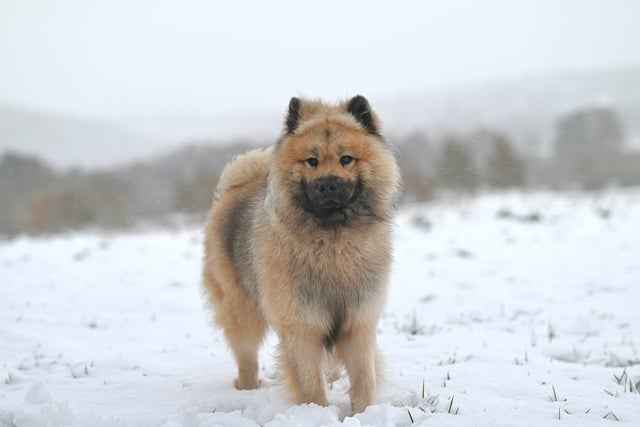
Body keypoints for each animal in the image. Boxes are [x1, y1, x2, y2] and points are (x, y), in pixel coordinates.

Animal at [202, 95, 401, 413]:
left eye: (346, 159)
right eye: (312, 161)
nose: (328, 184)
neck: (333, 243)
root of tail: (237, 186)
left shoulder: (358, 321)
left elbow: (363, 379)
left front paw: (363, 412)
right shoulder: (302, 326)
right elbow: (310, 383)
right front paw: (316, 411)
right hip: (241, 309)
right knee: (246, 355)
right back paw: (246, 388)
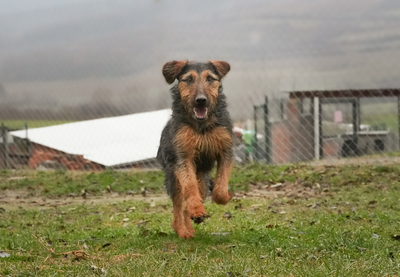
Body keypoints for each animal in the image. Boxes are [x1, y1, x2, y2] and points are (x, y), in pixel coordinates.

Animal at [158, 59, 234, 237]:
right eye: (188, 79)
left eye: (210, 78)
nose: (201, 100)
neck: (202, 127)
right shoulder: (182, 157)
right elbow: (189, 187)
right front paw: (197, 211)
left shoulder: (225, 150)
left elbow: (221, 187)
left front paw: (226, 196)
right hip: (173, 177)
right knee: (179, 205)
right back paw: (183, 230)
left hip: (202, 180)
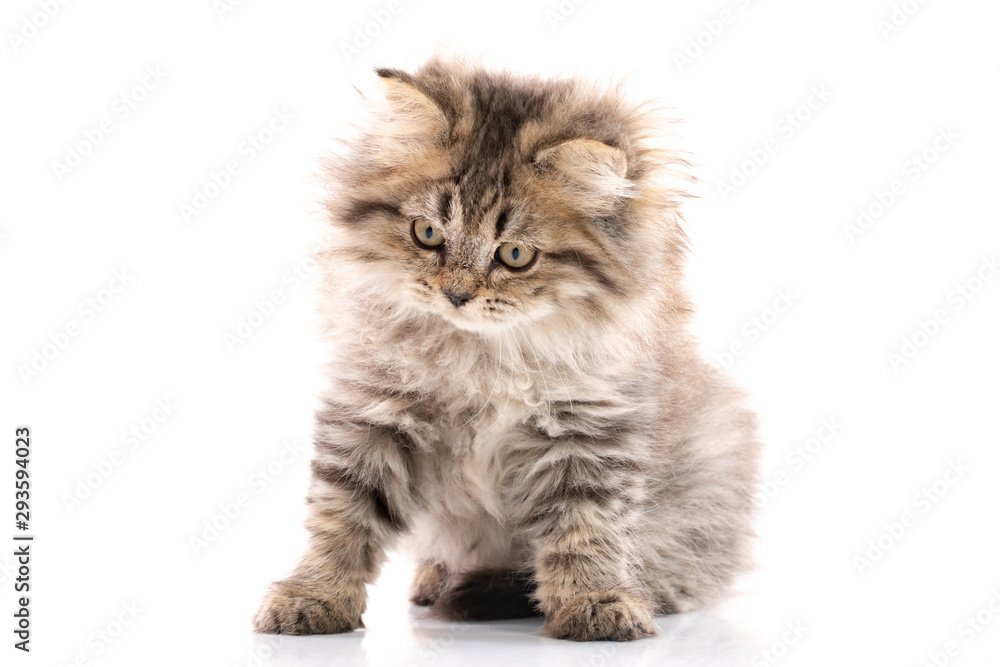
§
Required action — Give back, exactly as written, the stretch from the line with "neck: (333, 243)" through the line with "right back paw: (246, 388)", and no other lines from the records above.

Finished exercise —
neck: (333, 243)
root of tail: (237, 186)
left shoulder: (358, 321)
left elbow: (363, 379)
left front paw: (363, 412)
right shoulder: (302, 326)
right elbow: (310, 383)
right front paw: (316, 411)
right hip: (241, 309)
right knee: (246, 355)
right back paw: (246, 388)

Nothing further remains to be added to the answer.